After the fiery rock of "Three Pistols," the Hip slow down the tempo on the bluesy "Fight," which seems to be about a couple at their wits end with each other ("Do you think I bow out 'cause I think you're right/Or 'cause I don't want to fight?"). "Fight" has a solid groove, but is one of the weaker songs on the album. This is not to say it's a bad song, just that on an LP with so many outstanding tunes, "Fight" is near the bottom.
I remember seeing the Hip for the first time, at the State Theater in Detroit. In their encore, they played a tune that brought the house down. At the time, I still wasn't completely familiar with the band's discography, so I couldn't quite place the song that the crowd was going nuts for. I later discovered it was "On the Verge," a shit-kicking rocker that might get a little lost among better-known ravers like "Little Bones" and "Three Pistols." "On the Verge" seems to be about someone who finds himself--or herself--in a strange community of hucksters, con artists, and charlatans but begins to find the place exciting and is "on the verge" of fitting right in. ("We got horse-throated hucksters whispered gimmicks/Rubbernecking all the curious cynics...well, I don't know what came over me/I'm too dumb for words/Well, I didn't think I'd like it here at all/But I swear I'm on the verge"). It's yet another lyric in which Gord Downie sympathetically explores the underbelly of society with its oddballs and outcasts.

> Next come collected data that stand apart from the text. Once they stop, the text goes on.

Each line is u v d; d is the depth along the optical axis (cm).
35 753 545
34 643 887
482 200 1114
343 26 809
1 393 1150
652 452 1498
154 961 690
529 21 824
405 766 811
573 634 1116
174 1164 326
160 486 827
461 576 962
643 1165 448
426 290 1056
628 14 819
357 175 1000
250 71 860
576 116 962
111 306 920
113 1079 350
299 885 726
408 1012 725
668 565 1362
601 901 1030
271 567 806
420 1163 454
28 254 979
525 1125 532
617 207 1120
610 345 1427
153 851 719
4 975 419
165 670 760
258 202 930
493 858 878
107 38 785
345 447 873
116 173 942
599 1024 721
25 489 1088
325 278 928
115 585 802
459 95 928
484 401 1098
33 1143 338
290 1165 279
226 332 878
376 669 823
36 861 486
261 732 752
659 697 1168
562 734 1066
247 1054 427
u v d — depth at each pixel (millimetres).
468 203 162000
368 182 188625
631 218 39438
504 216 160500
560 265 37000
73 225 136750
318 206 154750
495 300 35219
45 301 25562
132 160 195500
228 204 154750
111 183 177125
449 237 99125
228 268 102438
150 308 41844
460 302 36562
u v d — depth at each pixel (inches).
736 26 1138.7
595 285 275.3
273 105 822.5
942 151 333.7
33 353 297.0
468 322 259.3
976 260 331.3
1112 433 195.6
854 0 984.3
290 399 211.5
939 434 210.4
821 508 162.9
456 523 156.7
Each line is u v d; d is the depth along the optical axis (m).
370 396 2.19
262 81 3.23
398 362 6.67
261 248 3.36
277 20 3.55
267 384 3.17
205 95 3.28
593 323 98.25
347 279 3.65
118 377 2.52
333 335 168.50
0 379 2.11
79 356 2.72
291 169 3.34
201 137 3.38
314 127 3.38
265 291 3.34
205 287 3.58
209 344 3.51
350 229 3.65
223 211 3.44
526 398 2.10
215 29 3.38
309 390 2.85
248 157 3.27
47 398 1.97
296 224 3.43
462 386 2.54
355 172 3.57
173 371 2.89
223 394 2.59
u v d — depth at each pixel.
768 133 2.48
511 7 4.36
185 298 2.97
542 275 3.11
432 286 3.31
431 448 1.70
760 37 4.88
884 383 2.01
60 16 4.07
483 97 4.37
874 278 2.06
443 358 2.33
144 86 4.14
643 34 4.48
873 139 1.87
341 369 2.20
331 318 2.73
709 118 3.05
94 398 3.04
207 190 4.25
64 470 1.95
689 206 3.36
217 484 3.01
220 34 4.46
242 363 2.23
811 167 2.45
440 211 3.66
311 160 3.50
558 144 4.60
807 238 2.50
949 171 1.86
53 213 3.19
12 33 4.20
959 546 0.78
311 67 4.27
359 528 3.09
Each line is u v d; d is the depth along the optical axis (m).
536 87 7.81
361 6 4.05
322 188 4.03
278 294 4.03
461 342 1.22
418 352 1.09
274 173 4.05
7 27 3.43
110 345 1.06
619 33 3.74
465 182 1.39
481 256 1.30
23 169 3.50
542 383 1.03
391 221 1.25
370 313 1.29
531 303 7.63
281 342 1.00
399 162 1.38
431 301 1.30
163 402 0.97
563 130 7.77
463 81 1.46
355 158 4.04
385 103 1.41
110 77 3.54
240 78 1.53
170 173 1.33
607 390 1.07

"Fiddler's Green" might be the Hip's most revered song. It's a country-folk meditation on the death of Gord's young nephew. The name "Fiddler's Green" has a dual meaning. It's both a road in Ancaster, Ontario and, in mythology, an afterlife where there is eternal happiness, a fiddler who never stops playing, and dancers who never tire. A wonderfully idyllic place for a child who has left this earth too early. The song was so emotional for Downie that the band did not play it live until 2006.
A view into the band's future arrives with Road Apples' final track, "The Last of the Unplucked Gems." It is a brief bit of folk-rock impressionism, similar to Fables of the Reconstruction-era R.E.M. Gord's inscrutable lyrics are a harbinger of the next few Hip albums, Fully Completely and especially Day For Night.
Many of the elements that made Up to Here such an energized and promising debut are also on display with Road Apples, but the songwriting is better and the music has added depth. At the same time, this is still fundamentally a bar band/roots rock album, and the band's musical influences remain obvious. The band had yet to fully develop its own signature sound.
In retrospect, it's clear that the Hip must have concluded they'd taken the road as far as it could go, and it was time for a new direction on Fully Completely, the album that would prove to be their artistic and commercial breakthrough.